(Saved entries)
--------

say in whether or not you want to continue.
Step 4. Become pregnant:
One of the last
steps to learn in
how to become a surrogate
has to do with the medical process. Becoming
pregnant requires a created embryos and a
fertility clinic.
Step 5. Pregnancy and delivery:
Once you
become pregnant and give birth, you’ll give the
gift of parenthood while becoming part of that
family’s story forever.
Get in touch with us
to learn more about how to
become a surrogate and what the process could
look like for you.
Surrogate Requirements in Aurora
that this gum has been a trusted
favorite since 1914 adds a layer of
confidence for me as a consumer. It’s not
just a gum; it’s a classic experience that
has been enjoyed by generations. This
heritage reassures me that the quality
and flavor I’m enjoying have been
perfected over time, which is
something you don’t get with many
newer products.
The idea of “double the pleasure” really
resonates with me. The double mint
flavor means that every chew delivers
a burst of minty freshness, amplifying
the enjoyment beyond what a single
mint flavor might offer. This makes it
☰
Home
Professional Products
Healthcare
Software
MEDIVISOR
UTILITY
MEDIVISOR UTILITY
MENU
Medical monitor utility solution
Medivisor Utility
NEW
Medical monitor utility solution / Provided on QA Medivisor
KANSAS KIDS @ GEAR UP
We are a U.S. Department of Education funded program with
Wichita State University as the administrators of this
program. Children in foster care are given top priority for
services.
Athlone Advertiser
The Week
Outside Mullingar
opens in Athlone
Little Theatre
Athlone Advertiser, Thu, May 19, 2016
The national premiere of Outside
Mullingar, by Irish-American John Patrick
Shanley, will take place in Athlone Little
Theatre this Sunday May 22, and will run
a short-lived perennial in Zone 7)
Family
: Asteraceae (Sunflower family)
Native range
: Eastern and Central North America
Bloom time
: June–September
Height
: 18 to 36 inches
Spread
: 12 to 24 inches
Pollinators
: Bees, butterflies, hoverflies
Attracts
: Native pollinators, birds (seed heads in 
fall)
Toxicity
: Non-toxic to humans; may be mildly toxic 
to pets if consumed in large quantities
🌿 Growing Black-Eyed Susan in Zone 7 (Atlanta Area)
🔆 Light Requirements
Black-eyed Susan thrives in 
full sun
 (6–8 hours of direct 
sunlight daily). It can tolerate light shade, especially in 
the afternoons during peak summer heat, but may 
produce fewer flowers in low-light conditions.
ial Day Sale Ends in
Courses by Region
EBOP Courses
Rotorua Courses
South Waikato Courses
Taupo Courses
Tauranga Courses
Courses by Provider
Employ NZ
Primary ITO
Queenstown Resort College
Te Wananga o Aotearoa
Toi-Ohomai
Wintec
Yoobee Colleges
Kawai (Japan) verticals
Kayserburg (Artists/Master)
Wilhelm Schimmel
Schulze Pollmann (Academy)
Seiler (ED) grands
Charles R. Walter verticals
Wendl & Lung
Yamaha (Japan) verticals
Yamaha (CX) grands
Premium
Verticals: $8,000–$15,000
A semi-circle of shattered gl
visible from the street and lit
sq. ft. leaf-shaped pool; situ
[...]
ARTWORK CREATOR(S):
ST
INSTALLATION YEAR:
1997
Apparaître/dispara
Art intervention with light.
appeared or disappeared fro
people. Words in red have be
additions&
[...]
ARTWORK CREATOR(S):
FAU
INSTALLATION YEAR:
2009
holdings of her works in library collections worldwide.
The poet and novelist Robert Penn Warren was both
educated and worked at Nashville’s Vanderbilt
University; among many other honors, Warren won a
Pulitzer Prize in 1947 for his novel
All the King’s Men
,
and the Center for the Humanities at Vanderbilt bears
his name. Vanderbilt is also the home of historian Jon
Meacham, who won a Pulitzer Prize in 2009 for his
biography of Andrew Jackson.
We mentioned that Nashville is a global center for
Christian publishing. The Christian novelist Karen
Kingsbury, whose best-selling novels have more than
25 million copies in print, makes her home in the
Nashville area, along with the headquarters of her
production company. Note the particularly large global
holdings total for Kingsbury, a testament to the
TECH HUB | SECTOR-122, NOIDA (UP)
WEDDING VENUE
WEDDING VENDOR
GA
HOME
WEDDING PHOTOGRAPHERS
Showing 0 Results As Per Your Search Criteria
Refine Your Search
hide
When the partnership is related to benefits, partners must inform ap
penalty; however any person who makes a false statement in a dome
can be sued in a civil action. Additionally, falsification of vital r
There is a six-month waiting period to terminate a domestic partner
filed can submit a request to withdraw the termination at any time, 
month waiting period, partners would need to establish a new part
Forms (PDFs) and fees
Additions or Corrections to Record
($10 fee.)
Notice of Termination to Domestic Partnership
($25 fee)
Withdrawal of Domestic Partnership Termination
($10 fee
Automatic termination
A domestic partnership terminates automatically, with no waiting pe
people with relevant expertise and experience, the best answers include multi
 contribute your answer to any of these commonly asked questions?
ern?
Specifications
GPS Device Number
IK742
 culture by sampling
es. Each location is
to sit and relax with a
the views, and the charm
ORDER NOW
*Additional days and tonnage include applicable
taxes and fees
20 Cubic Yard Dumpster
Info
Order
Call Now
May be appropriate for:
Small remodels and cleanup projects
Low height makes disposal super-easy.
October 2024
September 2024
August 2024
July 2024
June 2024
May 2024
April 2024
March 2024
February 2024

--------

#### What you should do
Find every line in the listing that contains the string "makes", matching case exactly, and copy each of those lines in full.

#### Task result
mint flavor might offer. This makes it
25 million copies in print, makes her home in the
penalty; however any person who makes a false statement in a dome
Low height makes disposal super-easy.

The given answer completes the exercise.